Regulatory & Governance
Industry Regulations
Regulated by RBI as an NBFC-ICC (Investment and Credit Company) and classified as Base Layer (NBFC-BL) since September 2022. Adheres to SARFAESI Act 2002 for asset recovery.
Environmental Compliance
Not applicable for the company's business model.
Taxation Policy Impact
Standard corporate tax rates apply; no specific fiscal incentives mentioned.
Legal Contingencies
The company utilizes Section 13(4) of the SARFAESI Act 2002 for 'Symbolic Possession' of assets in default cases; specific value of pending litigation is not disclosed.
Risk Analysis
Key Uncertainties
Asset quality is a key monitorable; a sustained increase in GNPA beyond 4% is identified as a trigger for a potential credit rating downgrade.

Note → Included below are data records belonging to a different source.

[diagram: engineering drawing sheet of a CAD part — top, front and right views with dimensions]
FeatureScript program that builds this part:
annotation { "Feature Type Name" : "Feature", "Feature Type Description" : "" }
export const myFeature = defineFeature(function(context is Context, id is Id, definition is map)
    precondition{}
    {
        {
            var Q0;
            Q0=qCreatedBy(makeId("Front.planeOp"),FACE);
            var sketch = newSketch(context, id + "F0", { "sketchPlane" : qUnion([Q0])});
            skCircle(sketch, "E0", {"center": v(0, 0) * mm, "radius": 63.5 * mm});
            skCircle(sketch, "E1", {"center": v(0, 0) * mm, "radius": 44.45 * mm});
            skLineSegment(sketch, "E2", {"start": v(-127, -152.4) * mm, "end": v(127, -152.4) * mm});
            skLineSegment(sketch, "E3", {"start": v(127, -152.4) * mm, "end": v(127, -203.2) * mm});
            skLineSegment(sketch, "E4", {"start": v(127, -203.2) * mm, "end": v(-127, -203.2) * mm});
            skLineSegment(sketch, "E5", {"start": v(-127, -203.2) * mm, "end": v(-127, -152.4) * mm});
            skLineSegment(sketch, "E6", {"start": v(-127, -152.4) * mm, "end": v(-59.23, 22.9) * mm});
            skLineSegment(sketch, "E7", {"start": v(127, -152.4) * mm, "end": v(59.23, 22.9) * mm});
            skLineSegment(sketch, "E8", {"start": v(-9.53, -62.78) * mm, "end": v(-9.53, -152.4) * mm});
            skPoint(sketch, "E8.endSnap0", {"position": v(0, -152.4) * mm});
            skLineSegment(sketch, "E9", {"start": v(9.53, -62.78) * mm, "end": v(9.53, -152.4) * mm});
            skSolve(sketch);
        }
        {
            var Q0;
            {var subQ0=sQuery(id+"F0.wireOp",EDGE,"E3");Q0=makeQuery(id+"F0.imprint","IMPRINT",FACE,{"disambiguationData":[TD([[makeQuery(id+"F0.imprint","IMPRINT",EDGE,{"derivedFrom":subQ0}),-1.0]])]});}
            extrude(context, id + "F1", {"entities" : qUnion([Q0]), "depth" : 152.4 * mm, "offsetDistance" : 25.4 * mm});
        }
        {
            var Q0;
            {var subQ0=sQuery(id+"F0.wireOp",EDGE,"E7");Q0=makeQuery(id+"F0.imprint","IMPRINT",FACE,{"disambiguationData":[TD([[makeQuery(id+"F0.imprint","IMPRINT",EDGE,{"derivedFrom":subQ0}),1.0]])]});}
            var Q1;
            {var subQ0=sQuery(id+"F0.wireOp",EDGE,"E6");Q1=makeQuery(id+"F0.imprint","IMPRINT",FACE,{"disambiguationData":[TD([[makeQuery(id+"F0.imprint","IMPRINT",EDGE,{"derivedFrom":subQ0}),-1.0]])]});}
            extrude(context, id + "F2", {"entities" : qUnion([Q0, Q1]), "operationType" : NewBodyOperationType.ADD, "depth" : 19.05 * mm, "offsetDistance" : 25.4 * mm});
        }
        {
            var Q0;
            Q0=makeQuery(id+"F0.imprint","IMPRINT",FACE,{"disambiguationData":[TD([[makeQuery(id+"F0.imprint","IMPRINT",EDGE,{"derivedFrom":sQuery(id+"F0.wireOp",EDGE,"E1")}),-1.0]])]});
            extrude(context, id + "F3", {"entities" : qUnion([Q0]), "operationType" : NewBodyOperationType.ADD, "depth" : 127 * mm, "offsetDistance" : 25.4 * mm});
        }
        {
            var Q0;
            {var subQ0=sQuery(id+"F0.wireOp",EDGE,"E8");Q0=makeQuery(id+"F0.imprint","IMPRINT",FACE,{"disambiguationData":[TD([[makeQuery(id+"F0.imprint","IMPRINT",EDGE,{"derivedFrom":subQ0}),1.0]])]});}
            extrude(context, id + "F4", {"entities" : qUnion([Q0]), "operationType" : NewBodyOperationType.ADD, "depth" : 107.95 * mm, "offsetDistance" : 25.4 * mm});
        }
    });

Geographic Concentration Risk
High concentration in Rajasthan, making the company vulnerable to state-specific economic or regulatory changes.
Third Party Dependencies
High dependency on banking partners for term loans and working capital to maintain the lending pipeline.
Technology Obsolescence Risk
The company is focused on traditional collateral-based lending; failure to adopt digital underwriting could impact long-term competitiveness.
Credit & Counterparty Risk
Exposure to relatively riskier, 'untested' borrower segments like small traders and farmers who are more vulnerable to economic shocks.